Oleh: Miftah Farid
(Pengurus Atap Langitan)
Kagetnews | Opini – Sejak kecil budaya dan agama menanamkan bahwa kebaikan di atas segalanya bahkan kata (perbuatan) baik melebihi kata benar.
Bahkan sampai dibuat pribahasa dalam dialek Jawa Dermayu, yakni “Kodok Kegawa Garu” yang artinya setiap orang itu karakternya bisa berubah karena lingkungan dan teman-temannya.
Akan tetapi ada sudut pandang lain terhadap pribahasa tersebut!

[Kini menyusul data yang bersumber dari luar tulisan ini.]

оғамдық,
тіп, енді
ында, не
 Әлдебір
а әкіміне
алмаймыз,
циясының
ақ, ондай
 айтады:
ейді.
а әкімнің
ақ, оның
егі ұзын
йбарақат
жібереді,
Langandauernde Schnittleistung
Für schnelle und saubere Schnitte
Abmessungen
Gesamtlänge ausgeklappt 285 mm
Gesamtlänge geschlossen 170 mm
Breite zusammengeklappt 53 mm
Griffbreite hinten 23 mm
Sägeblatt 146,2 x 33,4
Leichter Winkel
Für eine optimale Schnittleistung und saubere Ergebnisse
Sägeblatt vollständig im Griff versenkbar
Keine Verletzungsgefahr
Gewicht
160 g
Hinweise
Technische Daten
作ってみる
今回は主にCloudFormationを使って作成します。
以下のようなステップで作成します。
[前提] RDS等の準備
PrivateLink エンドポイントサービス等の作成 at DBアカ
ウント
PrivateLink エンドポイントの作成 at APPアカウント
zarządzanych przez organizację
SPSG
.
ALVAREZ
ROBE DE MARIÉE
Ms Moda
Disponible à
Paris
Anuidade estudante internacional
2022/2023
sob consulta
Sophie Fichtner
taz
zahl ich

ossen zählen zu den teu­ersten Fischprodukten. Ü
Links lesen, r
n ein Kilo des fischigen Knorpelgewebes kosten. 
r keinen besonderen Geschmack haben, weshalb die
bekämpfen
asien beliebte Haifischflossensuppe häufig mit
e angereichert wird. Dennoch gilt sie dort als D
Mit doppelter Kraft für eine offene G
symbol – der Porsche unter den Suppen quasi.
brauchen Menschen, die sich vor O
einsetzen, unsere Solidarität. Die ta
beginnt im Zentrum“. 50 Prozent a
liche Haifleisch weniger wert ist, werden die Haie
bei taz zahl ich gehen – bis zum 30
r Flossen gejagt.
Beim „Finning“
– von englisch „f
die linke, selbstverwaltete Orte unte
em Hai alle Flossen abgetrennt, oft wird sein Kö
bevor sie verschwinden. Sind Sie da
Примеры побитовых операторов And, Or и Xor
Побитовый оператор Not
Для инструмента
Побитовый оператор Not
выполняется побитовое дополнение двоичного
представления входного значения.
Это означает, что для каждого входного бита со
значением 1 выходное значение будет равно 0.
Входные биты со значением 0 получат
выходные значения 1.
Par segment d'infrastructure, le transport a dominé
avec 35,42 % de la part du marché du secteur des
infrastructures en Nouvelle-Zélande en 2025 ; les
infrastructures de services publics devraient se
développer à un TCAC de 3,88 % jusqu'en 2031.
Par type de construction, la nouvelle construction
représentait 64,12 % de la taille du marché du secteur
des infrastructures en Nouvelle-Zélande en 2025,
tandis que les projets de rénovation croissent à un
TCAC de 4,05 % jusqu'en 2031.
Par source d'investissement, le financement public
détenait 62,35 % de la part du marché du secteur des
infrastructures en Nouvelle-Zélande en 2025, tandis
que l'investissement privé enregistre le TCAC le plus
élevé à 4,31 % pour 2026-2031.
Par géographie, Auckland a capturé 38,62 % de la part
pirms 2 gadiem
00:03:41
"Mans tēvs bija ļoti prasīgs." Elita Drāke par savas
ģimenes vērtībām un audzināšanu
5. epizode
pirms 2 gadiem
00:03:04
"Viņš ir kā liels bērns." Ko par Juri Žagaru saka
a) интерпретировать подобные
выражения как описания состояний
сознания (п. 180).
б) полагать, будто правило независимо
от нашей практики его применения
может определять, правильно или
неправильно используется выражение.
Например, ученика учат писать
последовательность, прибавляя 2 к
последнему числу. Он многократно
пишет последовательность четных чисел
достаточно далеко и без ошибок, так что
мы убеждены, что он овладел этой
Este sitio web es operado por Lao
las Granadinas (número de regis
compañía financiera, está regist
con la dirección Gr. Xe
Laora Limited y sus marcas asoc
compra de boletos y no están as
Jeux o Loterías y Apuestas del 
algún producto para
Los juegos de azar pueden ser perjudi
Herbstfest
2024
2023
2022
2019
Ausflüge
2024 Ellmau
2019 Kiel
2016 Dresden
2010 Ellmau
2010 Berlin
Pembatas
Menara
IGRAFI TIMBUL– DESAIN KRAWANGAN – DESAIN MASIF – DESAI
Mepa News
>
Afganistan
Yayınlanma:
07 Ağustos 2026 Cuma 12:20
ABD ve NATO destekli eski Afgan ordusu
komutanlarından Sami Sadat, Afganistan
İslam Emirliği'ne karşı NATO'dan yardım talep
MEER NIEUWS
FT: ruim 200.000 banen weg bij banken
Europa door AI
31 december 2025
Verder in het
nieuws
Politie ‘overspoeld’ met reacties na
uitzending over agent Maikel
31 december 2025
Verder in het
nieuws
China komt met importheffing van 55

Karena tidak selamanya orang-orang yang bersinggungan dengan dengan sebuah lingkungan dan pertemanan itu tidak memiliki prinsip hidup. Di dalam kehidupan sehari-hari masih banyak jika kita perhatikan dalam sekelompok orang atau pertemanan masih didapatkan suatu karakter yang baik (tidak sama pada umumnya) khususnya dalam suatu komunitas yang dianggap sebelah mata oleh orang-orang tertentu.
Contohnya komunitas Punk dan Motor. Di mana citra mereka itu distigma meresahkan bagi sebagian masyarakat karena didapati temuan-temuan yang buruk pada sisi mereka.
Padahal banyak dari mereka yang tidak terbawa Garu, akan tetapi stigma buruk selalu saja melekat. Lantas apakah mereka akan dibiarkan atau kita ada untuk mendampingi mereka?
Jika kita memilih tidak, bagaimana filosofi budaya dan agama kita yang mengajarkan sistem gotong royong (berjamaah) itu baik? Dan apakah gotong royong efektif ketika semua yang terlibat mementingkan tujuan pribadinya masing masing? Tentu tidak, di sana kita menemukan bahwa banyak juga tujuan yang searah dengan kepentingan bersama karna dia sadar tidak mampu bertindak sendiri.
Pandangan sebelah mata karena dipandang dari sudut yang salah, Indra mereka seolah memiliki keakuratan membaca melebihi wali, bukannya bertanya untuk memvalidasi indra mereka, malah berpribahasa seolah pernyataan dalam pribahasa itu valid dan bersumber dari hakikat alam yang sebenar-benarnya.
Yang paling berbahaya pribahasa itu termakan mentah lintas zaman. Semua terdoktrin agar tidak seperti kodok kegawa garu, agar kita tidak terbawa bawa bawa tujuan hidup orang lain karena tidak ada tujuan hidup sendiri.
Padahal kita tahu tujuan hidup adalah fiksi dan yang menentukan satu ketip kedepan atas izin Tuhan.
Jadi apa salahnya terbawa kedalam tujuan hidup orang lain sedangkan orang yang membawa kita merasa terbantu akan adanya kita di sekitarnya, asalkan tidak membuat mereka ketergantungan, dan jika kodok itu pintar tentu dia akan belajar dari tujuan penggunaan garu bahkan mengajarkan menggunakan garu.
Jadi masih bolehkan berpribahasa untuk menjatuhkah pola fikir? Jika masi boleh, silahkan menyaksikan proses terjadinya kemunduran peradaban beberapa kedip kedepan.
Bukankah setiap orang memiliki harapan atau sebuah tujuan hidup yang baik?